Figure 4. DAPK inhibits translational activity

(A) The effect of DAPK on translation in vitro was determined using rabbit reticulocyte lysate. DAPK was incubated with rabbit reticulocyte lysate prior to the addition of human liver mRNA and the effect of the kinase activity on translation was quantified by measuring [³⁵S]-Methionine incorporation into newly synthesized peptides. Data is expressed as a percentage of the maximum translation activity and is the mean ± SEM of 5 replicates from 2 independent experiments. P < 0.05 (*). (B) DAPK phosphorylates ribosomal protein S6 at Ser235 within the rabbit reticulocyte lysate. Samples of the reticulocyte lysate incubated in the presence or absence of DAPK were subjected to Western analysis. Equal amounts of reticulocyte lysate were present in each sample. Data shown are representative of two independent experiments. (C) The effect of ceramide, a stimulator of DAPK, on protein synthesis and ribosomal protein S6 phosphorylation were determined in SH-SY5Y neuroblastoma cell cultures. Incorporation of [³⁵S]-Methionine after 1 h treatment of cells with ceramide was quantified. Data is the mean ± SEM and is representative of 2 independent experiments. P = 0.001 (*). (D) Phosphorylation of ribosomal protein S6 at Ser235 in response to 1 h treatment with ceramide was determined by Western blotting. Equal protein in each lane was verified by blotting for ribosomal protein S6.

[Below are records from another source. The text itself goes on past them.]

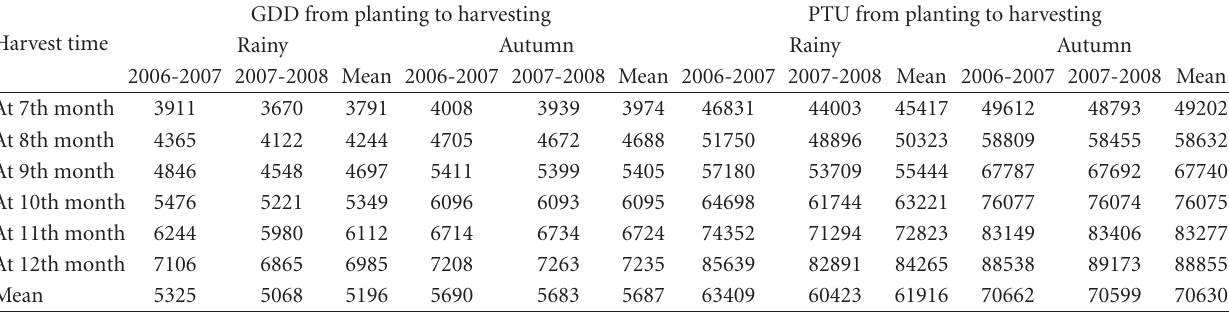
Table 5: Growing degree days (GDDs) and photo thermal units (PTUs) accumulation of Acorus calamus (sweet flag) as influenced by staggered harvesting over two seasons and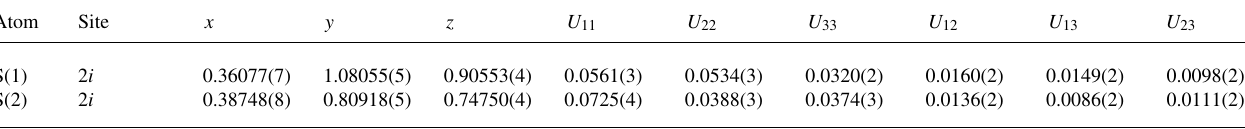
Table 3. Atomic coordinates and displacement parameters (in Å 2 )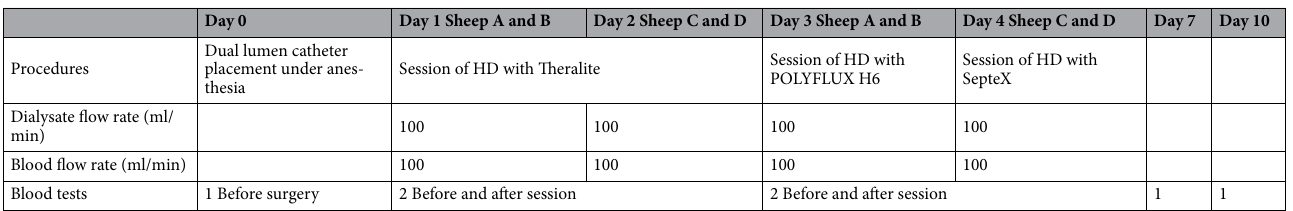
Table 1. Description of in vivo experiments on healthy sheep with different dialyzers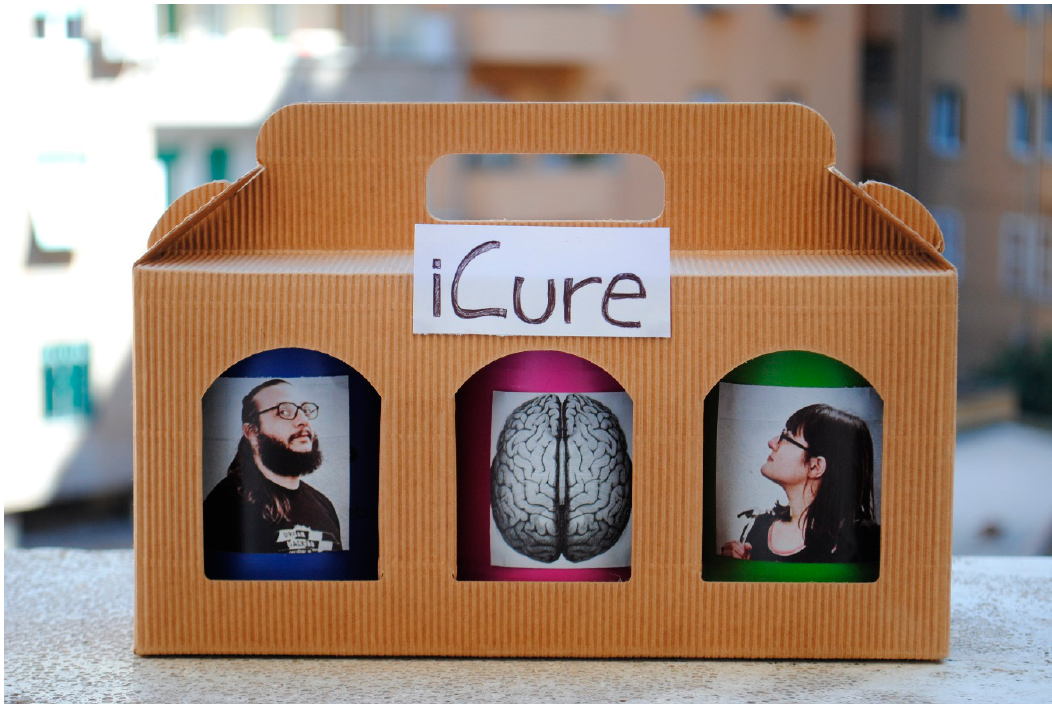
Figure 3. An example of community response to the project; screenshot from the Webpage http://la-cura.it. Courtesy of the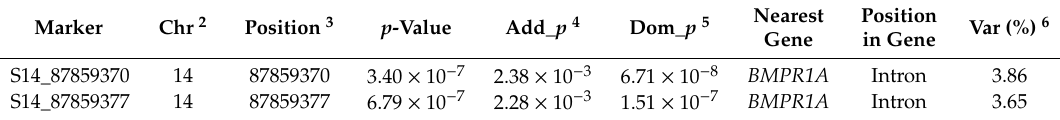
Figure 3. Identification of BMPR1A using conditional GWAS of the NTV. ( A ) Manhattan plot displaying the GWAS results of the NTV. The red horizontal line indicated the Bonferroni significance threshold (1.10 × 10 − 6 ). Dots represent SNPs and the S14_87859370 is highlighted at the top dot. ( B ) The Q-Q plots obtained from the conditional GWAS for the NTV. ( C ) Red arrow represents the most significant SNP signal of the NTV. The S14_87859370 in the intron 4 of BMPR1A is marked in red. ( D ) The di ff erence analysis among three genotypes of S14_87859370 for NTV in Songliao Black (SLB) and Large White (LW) pig populations. * indicates p < 0.05. ( E ) Allele frequencies of S14_87859370 in SLB and LW pig populations. Table 4. Conditional genome-wide association study for the NTV 1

Figure 5. Phosphorylation of S6 by DAPK is directly involved in the inhibition of translation

(A) Schematic representation of the fractionation protocol followed to dissect the inhibitory effect of DAPK on protein synthesis (for details, see Materials and Methods). (B) Phosphorylation of ribosomal protein S6 at Ser235 following treatment of salt-washed ribosomes with DAPK was determined by Western blotting. Equal protein in each lane was verified by blotting for ribosomal protein S6. (C) Translational activities of rabbit reticulocyte reconstituted systems. Supernatant at 100,000xg (S100) and ribosomal salt wash (RSW) fractions were supplemented before the translation reaction with ribosomes treated with either no kinase (control) or DAPK. Data shown are representative of three independent experiments.